### Exercise tasks
[a] In the article on Lincoln County, Missouri, what reasons did Major Christopher Clark give for wanting the county named "Link-Horn"?
[b] Continue the article on Lincoln County, Missouri from its last sentence.

---------- Document section

Lincoln County is located in the eastern part of the U.S. state of Missouri. As of the 2020 census, the population was 59,574. Its county seat is Troy. The county was founded December 14, 1818, and named for Major General Benjamin Lincoln of the American Revolutionary War. Lincoln County is part of the St. Louis, MO-IL Metropolitan Statistical Area.

==History==
According to Goodspeed's History of Lincoln County, Missouri (1888), Lincoln County was named by Major Christopher Clark, the first permanent white settler in an address to the Territorial Legislature. He said, "I was born, sir, in Link-Horn County, N.C., I lived for many years in Link-Horn County in old Kain-tuck. I wish to die in Link-Horn County, in Missouri; and I move, therefore, that the blank in the bill be filled with the name Link-Horn." The motion was carried unanimously and the clerk, not adopting the frontier parlance of the Major, wrote "Lincoln" in the blank space of the bill. Others say it was named for Major General Benjamin Lincoln, who served in the Continental Army during the American Revolution.

==Geography==
According to the U.S. Census Bureau, the county has a total area of 640 sqmi, of which 627 sqmi is land and 14 sqmi (2.2%) is water. The county's eastern border with Illinois is formed by the Mississippi River.

--------------------
---------- Data provided

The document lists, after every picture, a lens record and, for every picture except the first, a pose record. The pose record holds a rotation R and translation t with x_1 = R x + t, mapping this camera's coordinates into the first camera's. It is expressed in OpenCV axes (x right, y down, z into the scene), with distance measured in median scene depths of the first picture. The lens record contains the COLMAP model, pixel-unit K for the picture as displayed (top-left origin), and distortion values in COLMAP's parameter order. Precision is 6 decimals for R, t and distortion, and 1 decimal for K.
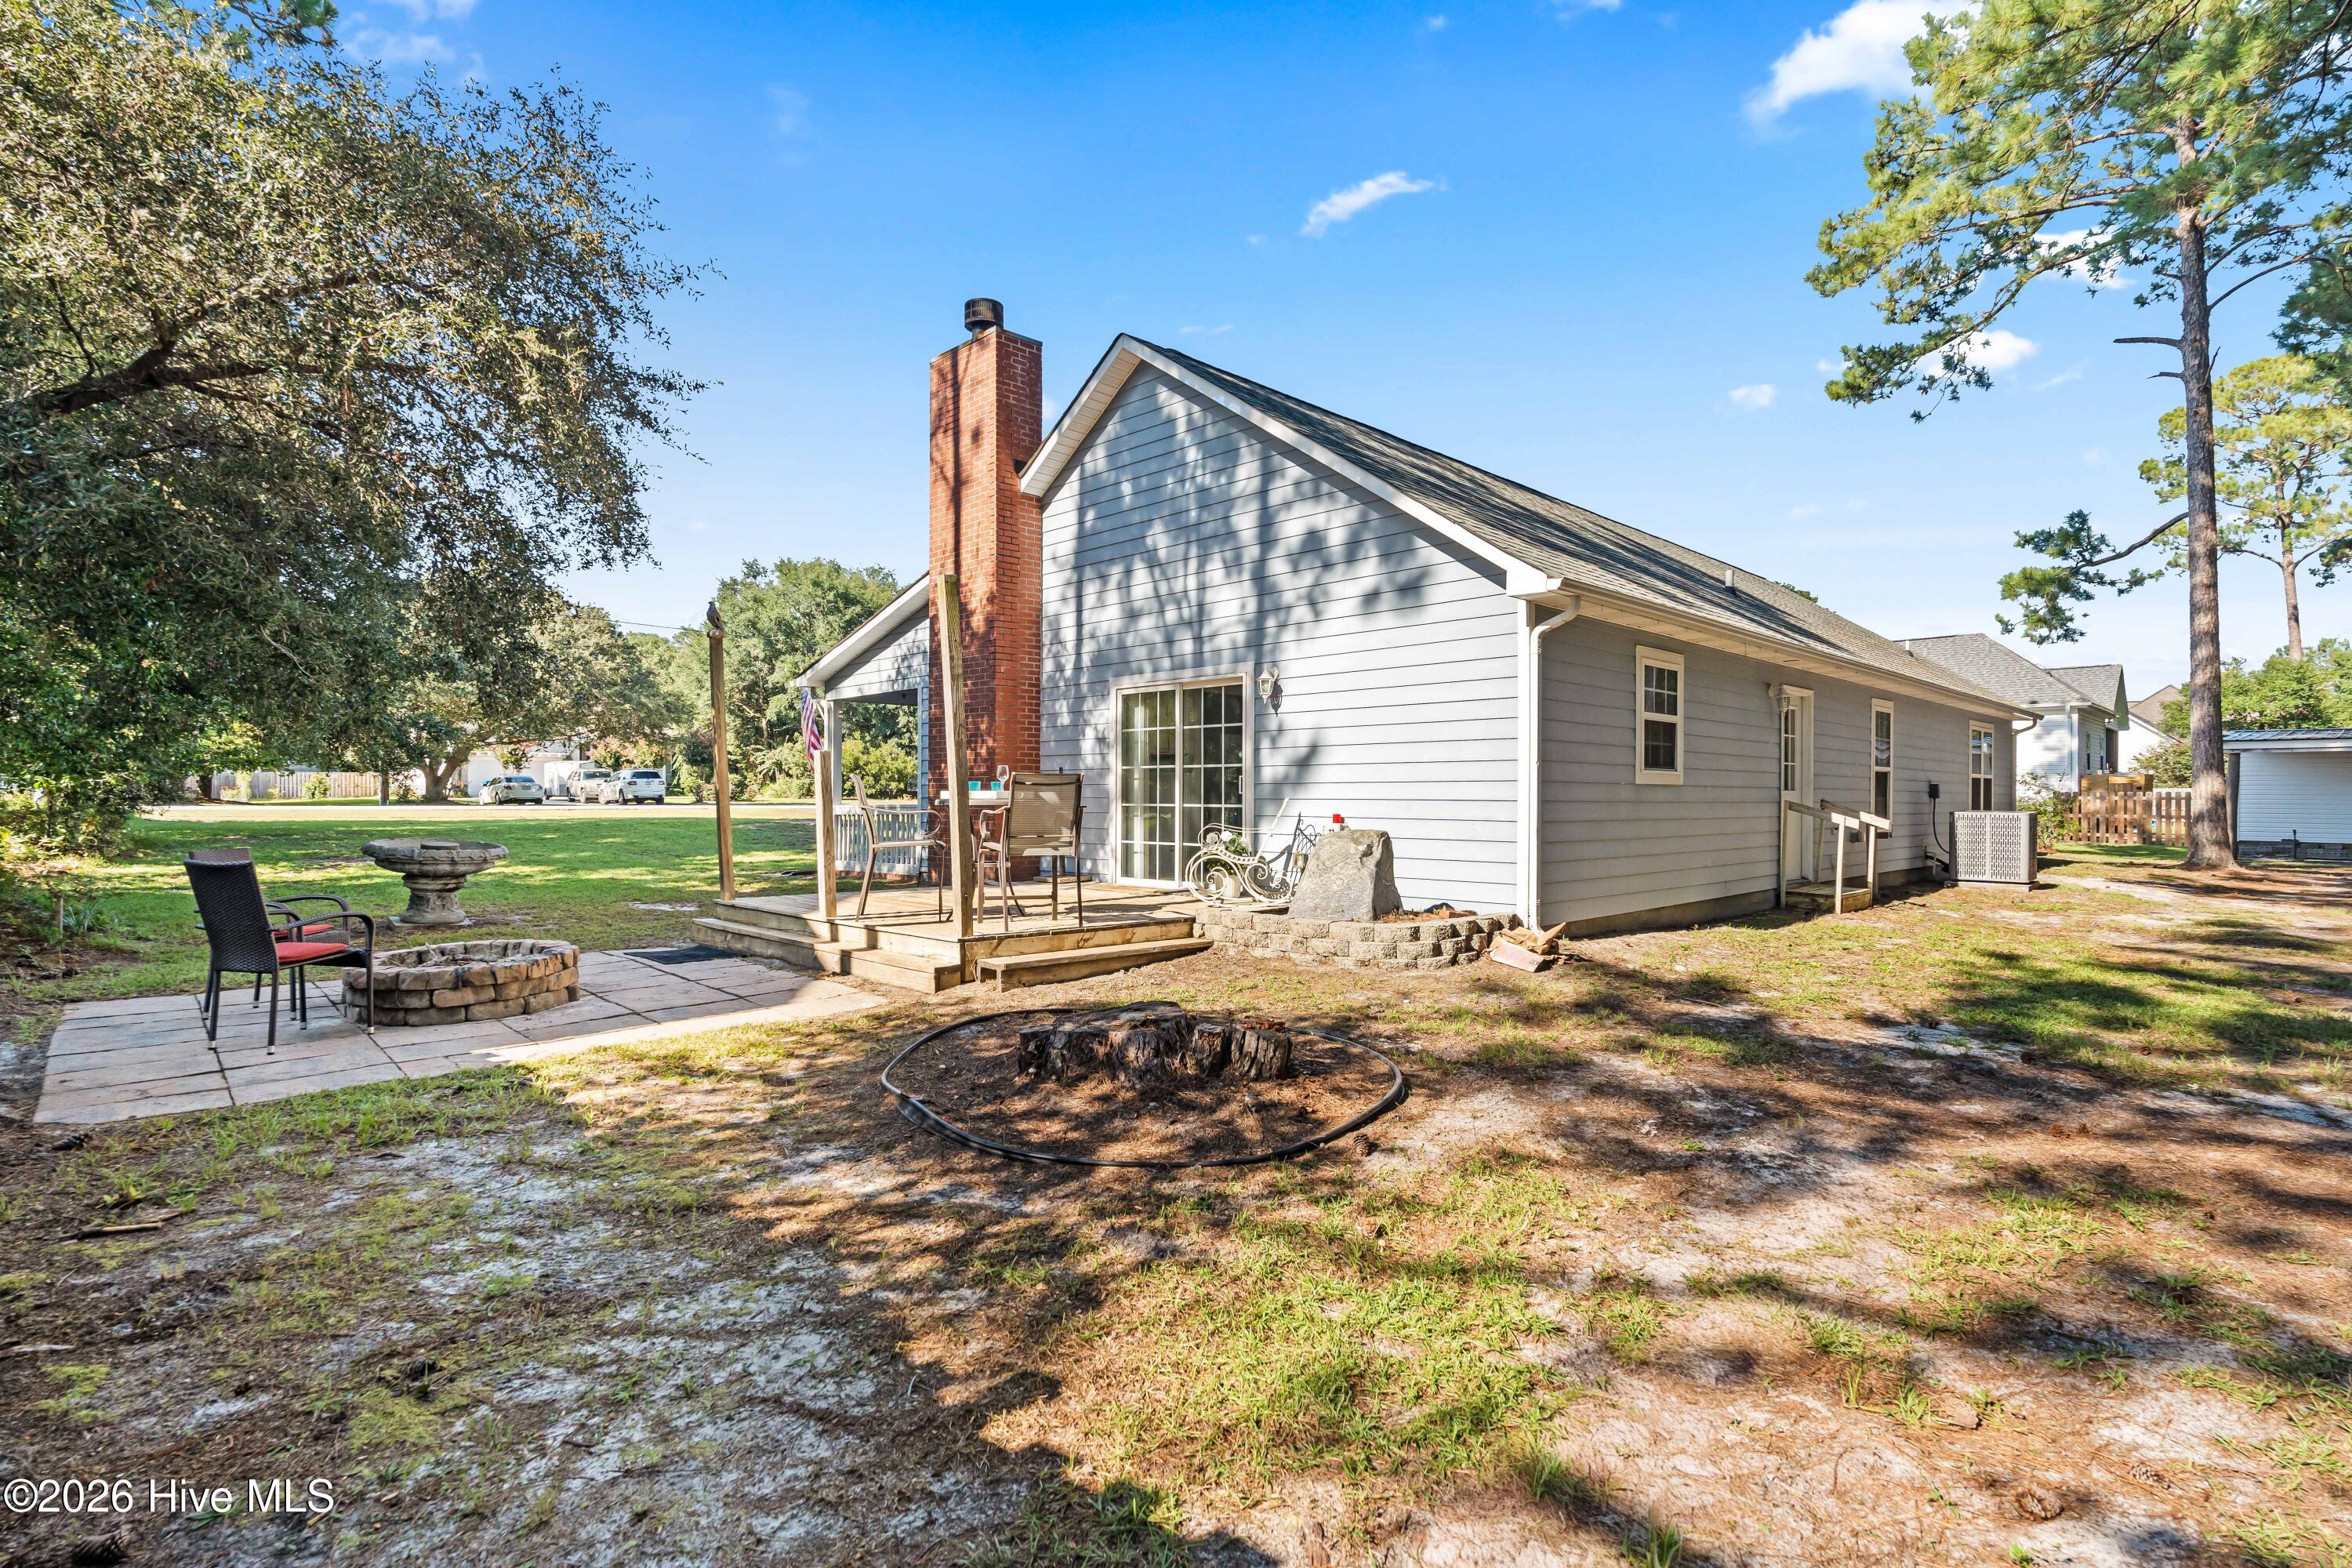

--------------------

### Task-by-task answers
[a] Clark said he was born in Link-Horn County, N.C., and had lived for many years in Link-Horn County in "old Kain-tuck." He wanted to die in a Link-Horn County in Missouri.

[b]
===Adjacent counties===
- Pike County (north)
- Calhoun County, Illinois (east)
- St. Charles County (southeast)
- Warren County (southwest)
- Montgomery County (west)

===Major highways===
- U.S. Route 61
- Route 47
- Route 79
- Route 147

===Transit===
- Burlington Trailways
- OATS Transit

===Railroads===
- BNSF Railway

==Demographics==

Historical population
| Census | Pop. | Note | %± |
| 1820 | 1,662 |  | — |
| 1830 | 4,059 |  | 144.2% |
| 1840 | 7,449 |  | 83.5% |
| 1850 | 9,421 |  | 26.5% |
| 1860 | 14,210 |  | 50.8% |
| 1870 | 15,960 |  | 12.3% |
| 1880 | 17,426 |  | 9.2% |
| 1890 | 18,346 |  | 5.3% |
| 1900 | 18,352 |  | 0.0% |
| 1910 | 17,003 |  | −7.4% |
| 1920 | 15,956 |  | −6.2% |
| 1930 | 13,929 |  | −12.7% |
| 1940 | 14,395 |  | 3.3% |
| 1950 | 13,478 |  | −6.4% |
| 1960 | 14,783 |  | 9.7% |
| 1970 | 18,041 |  | 22.0% |
| 1980 | 22,193 |  | 23.0% |
| 1990 | 28,892 |  | 30.2% |
| 2000 | 38,944 |  | 34.8% |
| 2010 | 52,566 |  | 35.0% |
| 2020 | 59,574 |  | 13.3% |
| 2025 (est.) | 66,676 | Increase | 11.9% |
U.S. Decennial Census 1790-1960 1900-1990 1990-2000 2010-2020 2020

===2020 census===

As of the 2020 census, the county had a population of 59,574. The median age was 37.4 years. 25.5% of residents were under the age of 18 and 14.2% of residents were 65 years of age or older. For every 100 females there were 100.4 males, and for every 100 females age 18 and over there were 98.8 males age 18 and over.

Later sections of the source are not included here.